===== Extracted information

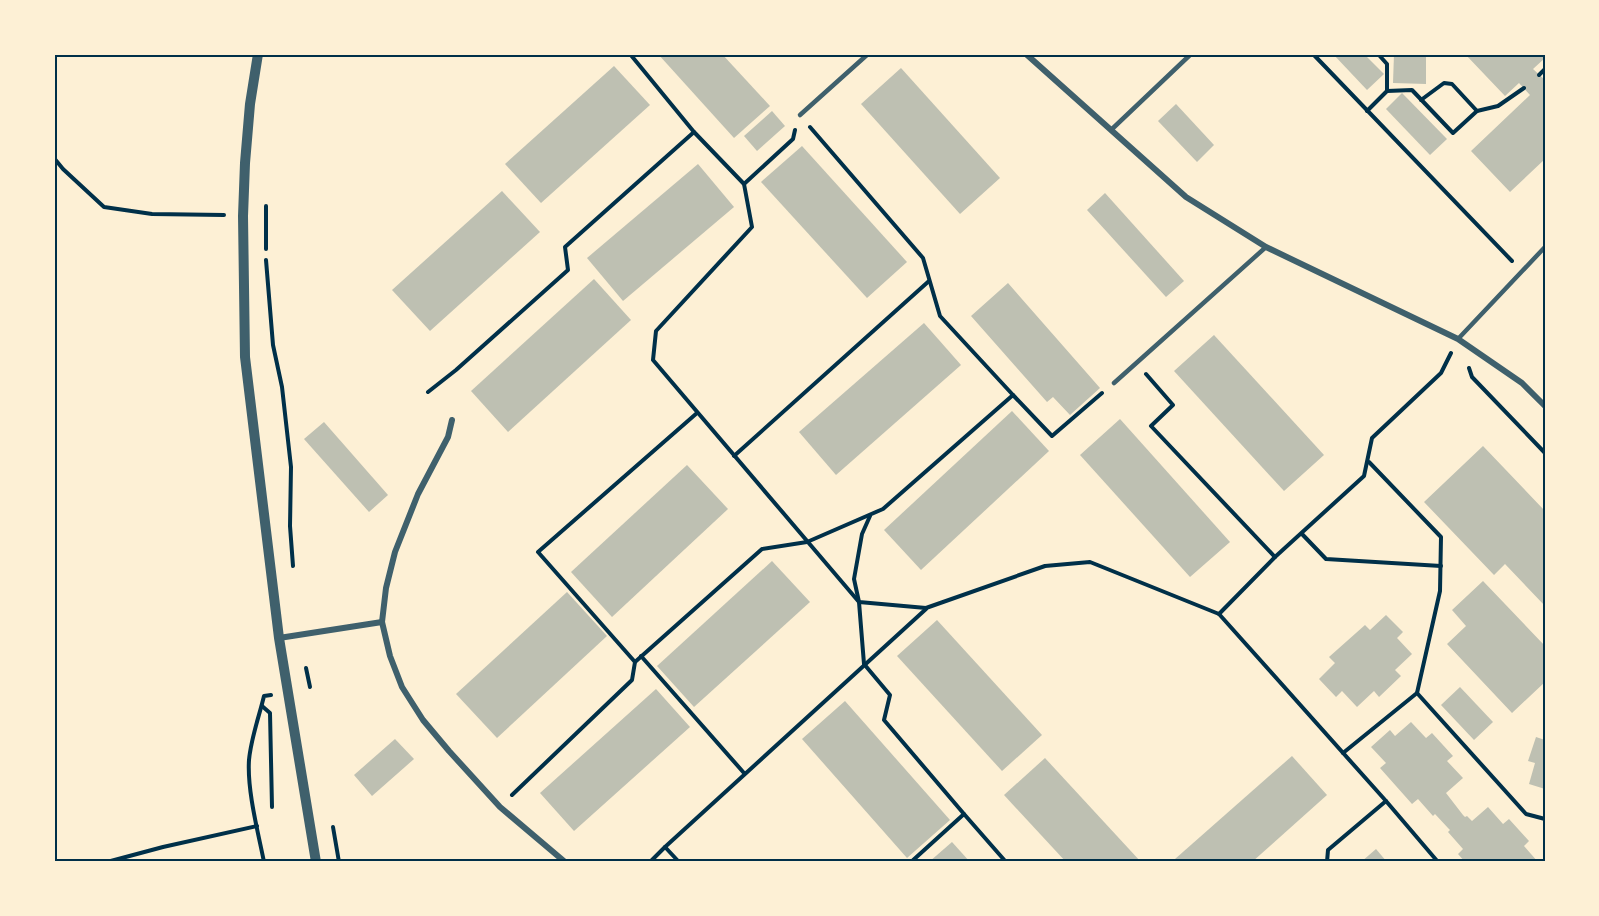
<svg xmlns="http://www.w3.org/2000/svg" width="1599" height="916" font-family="'Public Sans',sans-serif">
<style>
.building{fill:#bec0b2}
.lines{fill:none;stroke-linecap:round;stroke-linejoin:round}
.path{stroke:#003049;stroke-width:4}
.service{stroke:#3f606c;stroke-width:4.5}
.minor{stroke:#3f606c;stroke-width:6}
.tertiary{stroke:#3f606c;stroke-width:10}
.neatline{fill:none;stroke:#003049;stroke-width:2}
</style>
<rect width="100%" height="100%" fill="#fdf0d5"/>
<!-- building -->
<g class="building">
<polygon points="658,54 722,54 770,106 734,138"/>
<polygon points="1333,54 1364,54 1384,74 1367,90"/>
<polygon points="1394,54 1426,54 1426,84 1393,83"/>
<polygon points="1465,54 1545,54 1545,58 1533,69 1545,80 1545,159 1510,192 1471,151 1530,95 1519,83 1505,96"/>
<polygon points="614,66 650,105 541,203 505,164"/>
<polygon points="901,68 1000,178 960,214 861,104"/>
<polygon points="1402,93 1447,139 1430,155 1386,109"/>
<polygon points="1176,104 1214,145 1197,162 1158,121"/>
<polygon points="772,111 785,126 757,151 744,136"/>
<polygon points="802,146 907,262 867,298 761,182"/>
<polygon points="698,164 734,207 623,301 587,258"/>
<polygon points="502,191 540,232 430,331 392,290"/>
<polygon points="1105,193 1184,281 1166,297 1087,210"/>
<polygon points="594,279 631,320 508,432 471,391"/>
<polygon points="1008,283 1100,388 1070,415 1053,397 1047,402 971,316"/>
<polygon points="924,323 961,365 836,475 799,432"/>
<polygon points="1214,335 1324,455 1284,491 1174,371"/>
<polygon points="1012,411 1049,451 921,570 884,530"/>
<polygon points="1120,419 1230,542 1190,577 1080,455"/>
<polygon points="324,422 388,495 369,512 304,439"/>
<polygon points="1483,446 1545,511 1545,606 1505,564 1494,575 1424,502"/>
<polygon points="687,465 728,509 612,617 571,572"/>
<polygon points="772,561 810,602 694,707 657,666"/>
<polygon points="1483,581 1545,646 1545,682 1512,713 1447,644 1466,626 1452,610"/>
<polygon points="567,592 607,636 497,738 456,694"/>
<polygon points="1386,615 1403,632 1397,638 1412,654 1395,670 1401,676 1379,697 1374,691 1357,707 1342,691 1336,697 1319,679 1335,663 1329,657 1365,625 1370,630"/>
<polygon points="937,620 1042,735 1002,771 897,656"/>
<polygon points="1460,687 1493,722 1474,740 1441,705"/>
<polygon points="656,689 690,727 574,831 540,793"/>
<polygon points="845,701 950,820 907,858 802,739"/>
<polygon points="1411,722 1426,738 1432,733 1453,756 1447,761 1463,778 1446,793 1463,815 1465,817 1467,816 1472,821 1488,807 1503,824 1509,819 1529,841 1524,846 1538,862 1465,862 1458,854 1463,849 1448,832 1450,830 1448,828 1435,814 1433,816 1418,799 1412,804 1380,768 1386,763 1371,747 1390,730 1395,736"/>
<polygon points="1536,737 1545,740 1545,789 1529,784 1535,763 1528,761"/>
<polygon points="395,739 414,759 372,796 354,775"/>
<polygon points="1292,756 1327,795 1252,862 1178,862 1175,859"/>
<polygon points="1045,758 1141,862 1066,862 1004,795"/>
<polygon points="952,842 970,862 929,862"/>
<polygon points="1376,849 1387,862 1361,862"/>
</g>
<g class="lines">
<!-- path -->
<g class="path">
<polyline points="630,54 694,132 744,184 752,227 656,331 653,360 859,602 926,608 1045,566 1090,562 1219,614 1386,801 1438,862"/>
<polyline points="1313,54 1512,261"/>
<polyline points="1378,54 1387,64 1387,91"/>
<polyline points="1539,75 1545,69"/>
<polyline points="1421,100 1444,83 1452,84 1477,111"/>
<polyline points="1367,111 1387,91 1412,90 1453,133 1477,111 1498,106 1524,88"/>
<polyline points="810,127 923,258 940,316 1013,395"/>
<polyline points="54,158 63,169 104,207 152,214 224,215"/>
<polyline points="744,184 793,139 795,130"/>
<polyline points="266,206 266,249"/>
<polyline points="266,260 273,345 282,387 291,467 290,526 293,566"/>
<polyline points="1469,368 1472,377 1545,453"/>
<polyline points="1146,374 1173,405 1151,426 1275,557"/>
<polyline points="428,392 456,370 568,270 565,247 694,132"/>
<polyline points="734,456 929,281"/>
<polyline points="1369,462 1441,537 1440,591 1417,693"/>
<polyline points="870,516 862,534 854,579 859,602 864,664 890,695 884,720 964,814"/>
<polyline points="1302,534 1326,559 1441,566"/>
<polyline points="1219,614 1275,557 1364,476 1372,438 1441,373 1451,353"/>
<polyline points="641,656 744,773"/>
<polyline points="635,662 538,552 697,413"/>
<polyline points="306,668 310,687"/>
<polyline points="262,706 270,713 272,807"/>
<polyline points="1343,753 1417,693 1526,814 1545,819"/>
<polyline points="512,795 632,680 635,662 762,549 807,542 883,509 1013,395 1052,436 1102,393"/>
<polyline points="333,827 339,862"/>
<polyline points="665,847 926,609"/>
<polyline points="107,862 163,847 257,826"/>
<path d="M264,862C258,832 247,790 249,760C251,738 259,717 264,696L271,695"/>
<polyline points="650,862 665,847 679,862"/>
<polyline points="911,862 964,814 1006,862"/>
<polyline points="1327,862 1328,850 1386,801"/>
</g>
<!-- service -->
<g class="service">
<polyline points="800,115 868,54"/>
<polyline points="1111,130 1191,54"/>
<polyline points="1458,339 1545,247"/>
<polyline points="1114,383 1266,247"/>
</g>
<!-- minor -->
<g class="minor">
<polyline points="1026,54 1186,197 1266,247 1458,339 1522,383 1545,406"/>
<polyline points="452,420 448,437 418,494 395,552 386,588 382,622 390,656 402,687 423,720 449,751 500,807 565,862"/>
<polyline points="279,638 382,622"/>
</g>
<!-- tertiary -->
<polyline class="tertiary" points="258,54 250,104 245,163 243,216 245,357 279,638 316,862"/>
</g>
<!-- border -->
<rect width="1599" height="916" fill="none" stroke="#fdf0d5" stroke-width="111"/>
<rect x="56" y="56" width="1488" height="804" class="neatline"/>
</svg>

==========

* About this exercise *
Please write every line above out exactly as given, except for any pictures.

* Solution for this problem *
<svg xmlns="http://www.w3.org/2000/svg" width="1599" height="916" font-family="'Public Sans',sans-serif">
<style>
.building{fill:#bec0b2}
.lines{fill:none;stroke-linecap:round;stroke-linejoin:round}
.path{stroke:#003049;stroke-width:4}
.service{stroke:#3f606c;stroke-width:4.5}
.minor{stroke:#3f606c;stroke-width:6}
.tertiary{stroke:#3f606c;stroke-width:10}
.neatline{fill:none;stroke:#003049;stroke-width:2}
</style>
<rect width="100%" height="100%" fill="#fdf0d5"/>
<!-- building -->
<g class="building">
<polygon points="658,54 722,54 770,106 734,138"/>
<polygon points="1333,54 1364,54 1384,74 1367,90"/>
<polygon points="1394,54 1426,54 1426,84 1393,83"/>
<polygon points="1465,54 1545,54 1545,58 1533,69 1545,80 1545,159 1510,192 1471,151 1530,95 1519,83 1505,96"/>
<polygon points="614,66 650,105 541,203 505,164"/>
<polygon points="901,68 1000,178 960,214 861,104"/>
<polygon points="1402,93 1447,139 1430,155 1386,109"/>
<polygon points="1176,104 1214,145 1197,162 1158,121"/>
<polygon points="772,111 785,126 757,151 744,136"/>
<polygon points="802,146 907,262 867,298 761,182"/>
<polygon points="698,164 734,207 623,301 587,258"/>
<polygon points="502,191 540,232 430,331 392,290"/>
<polygon points="1105,193 1184,281 1166,297 1087,210"/>
<polygon points="594,279 631,320 508,432 471,391"/>
<polygon points="1008,283 1100,388 1070,415 1053,397 1047,402 971,316"/>
<polygon points="924,323 961,365 836,475 799,432"/>
<polygon points="1214,335 1324,455 1284,491 1174,371"/>
<polygon points="1012,411 1049,451 921,570 884,530"/>
<polygon points="1120,419 1230,542 1190,577 1080,455"/>
<polygon points="324,422 388,495 369,512 304,439"/>
<polygon points="1483,446 1545,511 1545,606 1505,564 1494,575 1424,502"/>
<polygon points="687,465 728,509 612,617 571,572"/>
<polygon points="772,561 810,602 694,707 657,666"/>
<polygon points="1483,581 1545,646 1545,682 1512,713 1447,644 1466,626 1452,610"/>
<polygon points="567,592 607,636 497,738 456,694"/>
<polygon points="1386,615 1403,632 1397,638 1412,654 1395,670 1401,676 1379,697 1374,691 1357,707 1342,691 1336,697 1319,679 1335,663 1329,657 1365,625 1370,630"/>
<polygon points="937,620 1042,735 1002,771 897,656"/>
<polygon points="1460,687 1493,722 1474,740 1441,705"/>
<polygon points="656,689 690,727 574,831 540,793"/>
<polygon points="845,701 950,820 907,858 802,739"/>
<polygon points="1411,722 1426,738 1432,733 1453,756 1447,761 1463,778 1446,793 1463,815 1465,817 1467,816 1472,821 1488,807 1503,824 1509,819 1529,841 1524,846 1538,862 1465,862 1458,854 1463,849 1448,832 1450,830 1448,828 1435,814 1433,816 1418,799 1412,804 1380,768 1386,763 1371,747 1390,730 1395,736"/>
<polygon points="1536,737 1545,740 1545,789 1529,784 1535,763 1528,761"/>
<polygon points="395,739 414,759 372,796 354,775"/>
<polygon points="1292,756 1327,795 1252,862 1178,862 1175,859"/>
<polygon points="1045,758 1141,862 1066,862 1004,795"/>
<polygon points="952,842 970,862 929,862"/>
<polygon points="1376,849 1387,862 1361,862"/>
</g>
<g class="lines">
<!-- path -->
<g class="path">
<polyline points="630,54 694,132 744,184 752,227 656,331 653,360 859,602 926,608 1045,566 1090,562 1219,614 1386,801 1438,862"/>
<polyline points="1313,54 1512,261"/>
<polyline points="1378,54 1387,64 1387,91"/>
<polyline points="1539,75 1545,69"/>
<polyline points="1421,100 1444,83 1452,84 1477,111"/>
<polyline points="1367,111 1387,91 1412,90 1453,133 1477,111 1498,106 1524,88"/>
<polyline points="810,127 923,258 940,316 1013,395"/>
<polyline points="54,158 63,169 104,207 152,214 224,215"/>
<polyline points="744,184 793,139 795,130"/>
<polyline points="266,206 266,249"/>
<polyline points="266,260 273,345 282,387 291,467 290,526 293,566"/>
<polyline points="1469,368 1472,377 1545,453"/>
<polyline points="1146,374 1173,405 1151,426 1275,557"/>
<polyline points="428,392 456,370 568,270 565,247 694,132"/>
<polyline points="734,456 929,281"/>
<polyline points="1369,462 1441,537 1440,591 1417,693"/>
<polyline points="870,516 862,534 854,579 859,602 864,664 890,695 884,720 964,814"/>
<polyline points="1302,534 1326,559 1441,566"/>
<polyline points="1219,614 1275,557 1364,476 1372,438 1441,373 1451,353"/>
<polyline points="641,656 744,773"/>
<polyline points="635,662 538,552 697,413"/>
<polyline points="306,668 310,687"/>
<polyline points="262,706 270,713 272,807"/>
<polyline points="1343,753 1417,693 1526,814 1545,819"/>
<polyline points="512,795 632,680 635,662 762,549 807,542 883,509 1013,395 1052,436 1102,393"/>
<polyline points="333,827 339,862"/>
<polyline points="665,847 926,609"/>
<polyline points="107,862 163,847 257,826"/>
<path d="M264,862C258,832 247,790 249,760C251,738 259,717 264,696L271,695"/>
<polyline points="650,862 665,847 679,862"/>
<polyline points="911,862 964,814 1006,862"/>
<polyline points="1327,862 1328,850 1386,801"/>
</g>
<!-- service -->
<g class="service">
<polyline points="800,115 868,54"/>
<polyline points="1111,130 1191,54"/>
<polyline points="1458,339 1545,247"/>
<polyline points="1114,383 1266,247"/>
</g>
<!-- minor -->
<g class="minor">
<polyline points="1026,54 1186,197 1266,247 1458,339 1522,383 1545,406"/>
<polyline points="452,420 448,437 418,494 395,552 386,588 382,622 390,656 402,687 423,720 449,751 500,807 565,862"/>
<polyline points="279,638 382,622"/>
</g>
<!-- tertiary -->
<polyline class="tertiary" points="258,54 250,104 245,163 243,216 245,357 279,638 316,862"/>
</g>
<!-- border -->
<rect width="1599" height="916" fill="none" stroke="#fdf0d5" stroke-width="111"/>
<rect x="56" y="56" width="1488" height="804" class="neatline"/>
</svg>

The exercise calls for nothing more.